▶ [SET TASK] Pick up the piece about the BBC and its license fee below, and continue writing it from the end of its last sentence.

This may come as a surprise to regular readers of my blogs and newsletters, because I do often say that the BBC is killing its own nation’s media industry. I don’t, personally, find this view incompatible with also appreciating its output and identity. In point of fact, criticising the BBC is at the core of what makes the BBC great. What other broadcaster, in the world, would have run, for 43 years, a radio show called Feedback where listeners can call or write in to lambast the organisation for the shows it’s been putting out? Self-flagellation is something that the BBC does with aplomb.

But the times, they are a-changin’. Earlier this year, it was announced that the license fee — the current funding model for the BBC, wherein households pay a semi-mandatory subscription for access to programming — would end in 2027. This was announced by Boris Johnson’s Culture Secretary, Nadine Dorries, who is unlikely to be in the job next month — but there is little (or no) suggestion that Johnson’s likely successor, Liz Truss, will feel differently. The initiation of these changes, perhaps not coincidentally, come after the end of Tony Hall’s 7-year tenure as Director-General. New DG Tim Davie has already proven himself to be pragmatic and sensitive to the ‘culture wars’ environment in British journalism. Pretty much his first act in the role was a new set of guidelines for staff, asking them to avoid “virtue signalling”. Yes, there were bigger fish to fry, but this was a clear sop to a government that was fed up with the corporation. Sometimes you’ve got to kiss some asses to save some jobs.

▶ [DATA PROVIDED]
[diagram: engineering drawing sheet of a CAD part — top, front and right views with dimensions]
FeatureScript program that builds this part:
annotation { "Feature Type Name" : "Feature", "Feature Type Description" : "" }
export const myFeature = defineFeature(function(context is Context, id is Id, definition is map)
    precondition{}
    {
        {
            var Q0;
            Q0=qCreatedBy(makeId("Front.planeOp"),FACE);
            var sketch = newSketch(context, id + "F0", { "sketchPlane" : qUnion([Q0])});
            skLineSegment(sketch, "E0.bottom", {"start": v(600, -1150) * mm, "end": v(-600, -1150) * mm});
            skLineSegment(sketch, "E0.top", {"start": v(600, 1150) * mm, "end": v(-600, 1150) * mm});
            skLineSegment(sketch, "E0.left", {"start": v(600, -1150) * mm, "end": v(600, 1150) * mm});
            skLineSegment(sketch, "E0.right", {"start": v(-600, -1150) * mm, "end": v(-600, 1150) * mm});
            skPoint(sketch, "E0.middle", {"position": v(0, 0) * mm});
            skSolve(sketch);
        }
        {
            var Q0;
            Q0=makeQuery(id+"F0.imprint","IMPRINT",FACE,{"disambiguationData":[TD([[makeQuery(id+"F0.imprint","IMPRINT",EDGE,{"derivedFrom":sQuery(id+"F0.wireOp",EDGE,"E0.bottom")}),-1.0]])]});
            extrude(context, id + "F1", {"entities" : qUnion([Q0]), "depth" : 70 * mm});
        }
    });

▶ [WRITTEN REPLY]
It might come as a surprise then, to read the comments made this week by Emily Maitlis, the former anchor of flagship show Newsnight, who recently left the corporation to join its private-sector competition, Global. Having been rebuked (what does it mean to be rebuked?) for breaching impartiality standards over the government’s lockdown rules, she told the Edinburgh TV Festival to: “Put this in the context of the BBC board, where another active agent of the Conservative party — former Downing Street spin doctor and former adviser to BBC rival GB News — now sits, acting as the arbiter of BBC impartiality.”

She is referring to Robbie Gibb (though it should possibly be noted that Davie, also, is a former dep-chair of a local Conservative party) who recently joined the BBC Board. Gibb, the brother of Tory MP Nick Gibb, was Director of Communications for Tory PM Theresa May, having previously worked for Tory big beasts Francis Maude and Michael Portillo. But whatever, everyone has a CV.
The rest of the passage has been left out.